Portugal esteve presente no Conselho de Ministros da Agricultura e Pescas da União Europeia, que decorreu em Bruxelas. No encontro foi debatida a disponibilidade e acessibilidade dos fertilizantes na União Europeia.

Segundo informações disponibilizadas pelo governo português e no âmbito de uma comunicação da Comissão Europeia, foi discutida uma nova abordagem relativa aos fertilizantes, que permita a redução da dependência de fatores externos e a exposição a perturbações de mercado.

Maria do Céu Antunes, ministra da Agricultura e Alimentação, referiu que esta abordagem está já presente nas opções assumidas por Portugal no seu Plano Estratégico da Política Agrícola Comum (PEPAC), que contribuirá, a médio prazo, para reduzir a dependência externa de fertilizantes. No entanto dadas as dificuldades conjunturais que os agricultores estão a enfrentar atualmente, são necessárias iniciativas com efeitos significativos a curto prazo que permitam manter a atividade.
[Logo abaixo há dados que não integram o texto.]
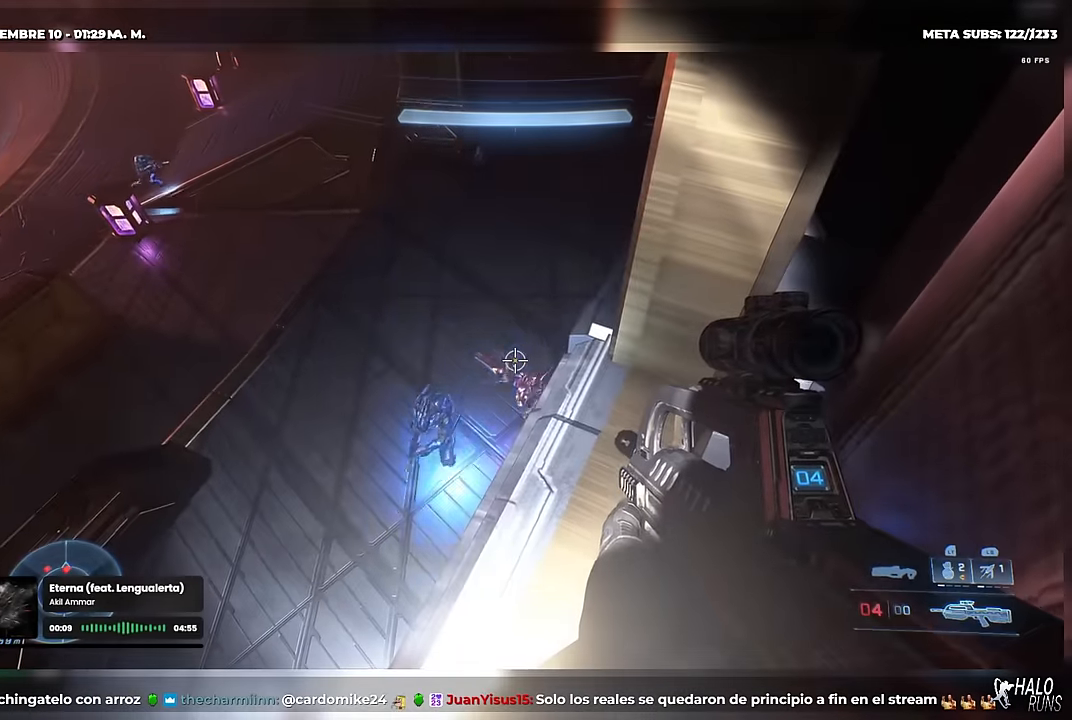
{"buttons": [], "right_stick": "center", "button_events": []}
Maria do Céu Antunes sublinha que a situação do mercado agrícola permanece incerta, pelo que devem ser utilizadas, sempre que necessário, medidas excecionais a nível europeu: “Não devemos deixar de considerar, a prazo, a realização de compras comuns de fatores de produção”, afirma Maria do Céu Antunes. Sobre este tema Portugal subscreveu, com mais 15 Estados Membros, um documento sobre o papel essencial dos fertilizantes na segurança alimentar.

No encontro foi também abordada a necessidade de se explorar o potencial das algas enquanto recurso renovável e sustentável.

A ministra da Agricultura e Alimentação destaca, neste âmbito, a possibilidade de crescimento deste setor no quadro da Economia Azul, seja do ponto de vista social, com a criação de postos de trabalho, seja do ponto de vista económico e ambiental. Sublinha ainda a relevância das algas nas indústrias farmacêuticas e de cosmética, assim como o seu potencial no setor dos fertilizantes sustentáveis, aquicultura e produção de energia.

Para a ministra é incontornável a mais-valia das algas no setor da alimentação, atendendo ao seu elevado valor nutricional, fator de especial relevância, num momento em que a população mundial ultrapassou 8 mil milhões de pessoas.